Available records section start

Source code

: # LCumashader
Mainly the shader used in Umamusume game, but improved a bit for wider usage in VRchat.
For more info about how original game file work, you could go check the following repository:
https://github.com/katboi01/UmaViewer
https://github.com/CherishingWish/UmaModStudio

Available records section end
Available records section start

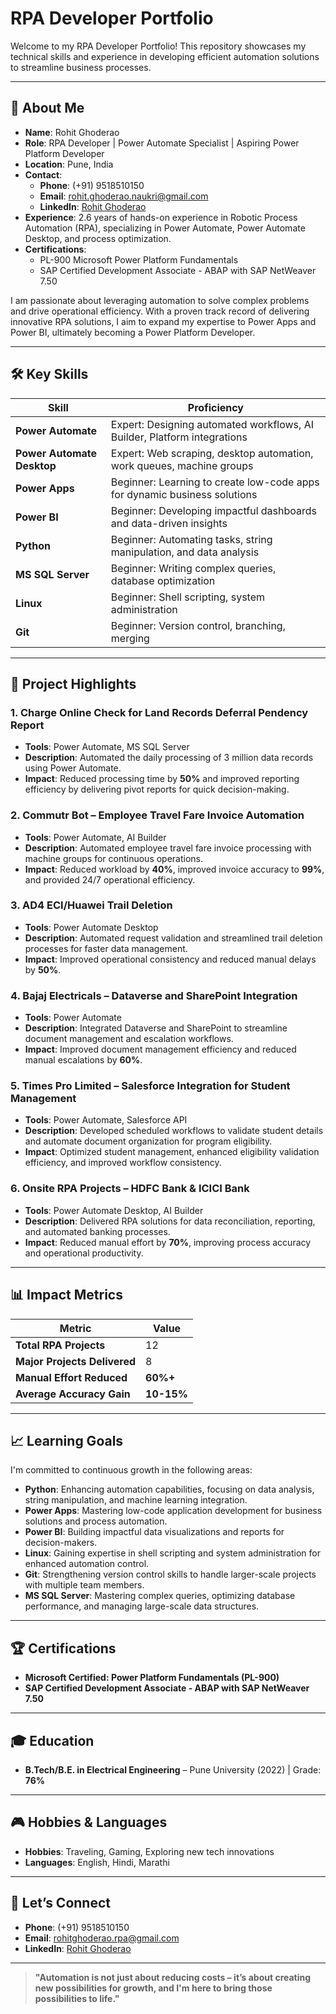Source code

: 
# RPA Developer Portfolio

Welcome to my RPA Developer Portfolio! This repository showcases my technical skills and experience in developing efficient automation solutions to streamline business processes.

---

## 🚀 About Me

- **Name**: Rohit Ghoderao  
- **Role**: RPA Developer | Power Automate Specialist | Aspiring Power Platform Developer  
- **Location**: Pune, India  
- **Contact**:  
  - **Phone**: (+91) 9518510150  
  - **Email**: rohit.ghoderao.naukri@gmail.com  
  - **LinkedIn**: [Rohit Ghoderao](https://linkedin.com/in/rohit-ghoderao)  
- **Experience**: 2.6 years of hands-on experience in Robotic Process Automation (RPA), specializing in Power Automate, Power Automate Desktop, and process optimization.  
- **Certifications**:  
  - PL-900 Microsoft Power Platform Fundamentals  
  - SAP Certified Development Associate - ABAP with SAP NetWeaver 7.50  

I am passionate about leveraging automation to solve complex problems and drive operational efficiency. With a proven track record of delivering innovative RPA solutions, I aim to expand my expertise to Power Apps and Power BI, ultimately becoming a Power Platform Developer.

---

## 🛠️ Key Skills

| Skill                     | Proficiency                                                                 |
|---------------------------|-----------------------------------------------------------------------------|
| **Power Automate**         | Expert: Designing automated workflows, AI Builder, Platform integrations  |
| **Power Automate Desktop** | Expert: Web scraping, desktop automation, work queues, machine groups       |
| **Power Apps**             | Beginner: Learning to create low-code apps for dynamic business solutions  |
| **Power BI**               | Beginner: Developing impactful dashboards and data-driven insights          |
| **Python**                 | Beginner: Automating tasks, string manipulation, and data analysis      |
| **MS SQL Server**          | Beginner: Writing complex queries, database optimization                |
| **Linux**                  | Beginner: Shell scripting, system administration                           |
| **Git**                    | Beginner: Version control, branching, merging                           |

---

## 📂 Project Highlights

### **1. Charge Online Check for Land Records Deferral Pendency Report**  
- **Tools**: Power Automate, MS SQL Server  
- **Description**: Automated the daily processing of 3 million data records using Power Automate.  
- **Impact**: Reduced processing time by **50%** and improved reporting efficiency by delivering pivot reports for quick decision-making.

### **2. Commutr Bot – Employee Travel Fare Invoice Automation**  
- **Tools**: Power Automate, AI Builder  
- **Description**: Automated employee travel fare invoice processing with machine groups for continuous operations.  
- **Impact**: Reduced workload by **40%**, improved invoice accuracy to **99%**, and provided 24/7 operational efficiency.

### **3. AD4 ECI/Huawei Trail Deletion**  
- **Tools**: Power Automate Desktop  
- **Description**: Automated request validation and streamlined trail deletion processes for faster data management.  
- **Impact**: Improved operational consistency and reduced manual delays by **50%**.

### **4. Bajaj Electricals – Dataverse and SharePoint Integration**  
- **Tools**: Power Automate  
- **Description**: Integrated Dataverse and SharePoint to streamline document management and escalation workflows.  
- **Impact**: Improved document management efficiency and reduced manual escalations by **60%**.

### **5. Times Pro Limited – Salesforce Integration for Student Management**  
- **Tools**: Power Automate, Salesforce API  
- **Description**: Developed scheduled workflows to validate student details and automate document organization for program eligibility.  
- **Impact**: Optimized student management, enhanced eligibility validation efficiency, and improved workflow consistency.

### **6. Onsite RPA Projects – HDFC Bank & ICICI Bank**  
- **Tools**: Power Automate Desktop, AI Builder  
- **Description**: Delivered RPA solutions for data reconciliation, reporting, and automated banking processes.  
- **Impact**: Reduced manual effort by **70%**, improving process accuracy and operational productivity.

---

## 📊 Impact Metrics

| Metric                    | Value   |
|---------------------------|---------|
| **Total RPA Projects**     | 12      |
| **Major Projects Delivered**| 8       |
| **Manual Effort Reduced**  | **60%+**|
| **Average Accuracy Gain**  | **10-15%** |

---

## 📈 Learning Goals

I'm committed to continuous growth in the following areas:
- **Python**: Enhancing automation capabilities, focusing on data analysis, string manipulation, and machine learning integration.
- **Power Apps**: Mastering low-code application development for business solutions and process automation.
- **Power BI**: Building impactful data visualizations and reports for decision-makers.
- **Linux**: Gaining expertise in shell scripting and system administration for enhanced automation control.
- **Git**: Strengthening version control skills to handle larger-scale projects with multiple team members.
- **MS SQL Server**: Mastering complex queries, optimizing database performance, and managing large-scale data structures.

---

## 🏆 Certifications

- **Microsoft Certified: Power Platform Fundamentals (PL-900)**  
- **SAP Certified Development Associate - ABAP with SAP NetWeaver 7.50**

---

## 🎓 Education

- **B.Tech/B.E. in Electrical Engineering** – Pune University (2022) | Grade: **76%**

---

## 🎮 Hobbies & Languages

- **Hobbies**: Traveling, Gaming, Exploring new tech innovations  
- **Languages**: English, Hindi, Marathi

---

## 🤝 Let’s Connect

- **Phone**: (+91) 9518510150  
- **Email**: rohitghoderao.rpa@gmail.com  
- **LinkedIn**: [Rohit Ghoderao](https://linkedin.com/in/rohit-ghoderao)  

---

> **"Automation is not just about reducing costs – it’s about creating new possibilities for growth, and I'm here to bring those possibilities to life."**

Available records section end
Available records section start

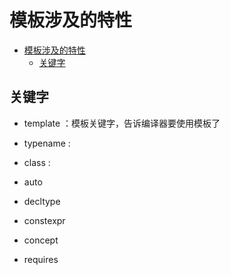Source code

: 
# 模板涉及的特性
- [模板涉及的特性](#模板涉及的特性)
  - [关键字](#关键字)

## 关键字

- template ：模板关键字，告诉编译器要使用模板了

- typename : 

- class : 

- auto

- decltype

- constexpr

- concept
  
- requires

Available records section end

## Written task
How many lines in the records above contain the string "reports"? Reply with the number alone.

## Worked solution
2